Cyware Daily Threat Intelligence

Daily Threat Briefing • Jul 15, 2020
This website uses cookies and similar technologies to provide essential functionality and improve your experience. Some features, such as demo scheduling and chat support, require marketing cookies to function. By clicking "Accept All", you consent to all cookies. Alternatively, you can customize your preferences, but note that declining marketing cookies will limit certain website features.
Daily Threat Briefing • Jul 15, 2020
The monthly security updates for July are here and Microsoft, as usual, grabbed the limelight by releasing patches for 123 vulnerabilities. One of the 18 critical vulnerabilities, fixed in this cycle, affects the Windows DNS Server. It is called as SIGRed and is a 17-years-old bug.
Adobe has also fixed a total of 13 security issues affecting its Creative Cloud Desktop, Media Encoder, Download Manager, Genius Service, and ColdFusion. Four of these flaws are rated ‘Critical’ and can allow attackers to execute arbitrary code.
Talking about malware, a new backdoor dubbed GoldenHelper has been found to be distributed via Golden Tax Invoicing software. The malware uses several techniques to gain persistence over target systems.
Top Breaches Reported in the Last 24 Hours
Wattpad data breaches
A database allegedly stolen from Wattpad was offered for sale for over $100,000. Now, it is being offered for free on hacker forums. The database contains 270 million records that include names, hashed passwords, email addresses, and general geographic location.

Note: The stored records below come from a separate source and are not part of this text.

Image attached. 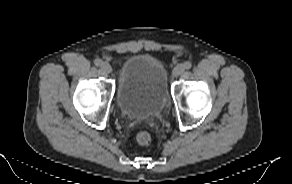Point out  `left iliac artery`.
<instances>
[{
	"label": "left iliac artery",
	"mask_w": 292,
	"mask_h": 184,
	"mask_svg": "<svg viewBox=\"0 0 292 184\" xmlns=\"http://www.w3.org/2000/svg\"><path fill=\"white\" fill-rule=\"evenodd\" d=\"M191 67H192V63L191 62L187 61V62L184 63V68L185 69H190Z\"/></svg>",
	"instance_id": "obj_1"
}]
</instances>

Top Malware Reported in the Last 24 Hours
New GoldenHelper malware
A new backdoor, dubbed GoldenHelper, has been found to be distributed via Golden Tax Invoicing software. The malware is completely different from GoldenSpy backdoor but uses a very similar delivery method to gain access to the networks of international companies doing business in China. Some of the interesting techniques used by the malware include randomization of name whilst in transit, randomization of file system location, timestomping, IP-based DGA (Domain Generation Algorithm), UAC bypass, and privilege escalation.
Top Vulnerabilities Reported in the Last 24 Hours
Microsoft patches 123 flaws
Microsoft has fixed 123 vulnerabilities as part of this month’s security updates. 18 of these have been rated critical and can lead to remote code execution. These critical flaws affect Windows, the .NET framework, Internet Explorer, SharePoint, Visual Studio, Office, and Hyper-V. One of these critical flaws affects Windows DNS Server and is identified as SIGRed.
Adobe fixes critical bugs
Adobe has addressed 13 flaws affecting its Creative Cloud Desktop, Media Encoder, Download Manager, Genius Service, and ColdFusion. Four of these flaws are rated ‘Critical’ and can allow attackers to execute arbitrary code. The remaining security issues can lead to privilege escalation, DLL search-order hijacking, insecure library loading, and insecure file permissions.
SAP releases 10 security notes
SAP has released eight security notes, including updates to two previous Patch Day security notes, in its July 2020 Patch Day. Two of these flaws affect NetWeaver AS Java. They are identified as CVE-2020-6287 (referred to as RECON) and CVE-2020-6286.
Vulnerable AMD and Intel drivers
Multiple vulnerabilities in Intel’s Graphics Accelerator Driver and AMD Radeon driver have been found by researchers. It is likely that attackers can exploit these flaws to target users remotely. While AMD has released its own set of patches, Intel is yet to address these vulnerabilities.
Gigabit routers affected
Gigabit Wi-Fi routers are affected by five vulnerabilities. One of these flaws is related to the default password which is left open to the internet. Among the other flaws found in the router are a cross-site scripting flaw and a cross-site request forgery issue.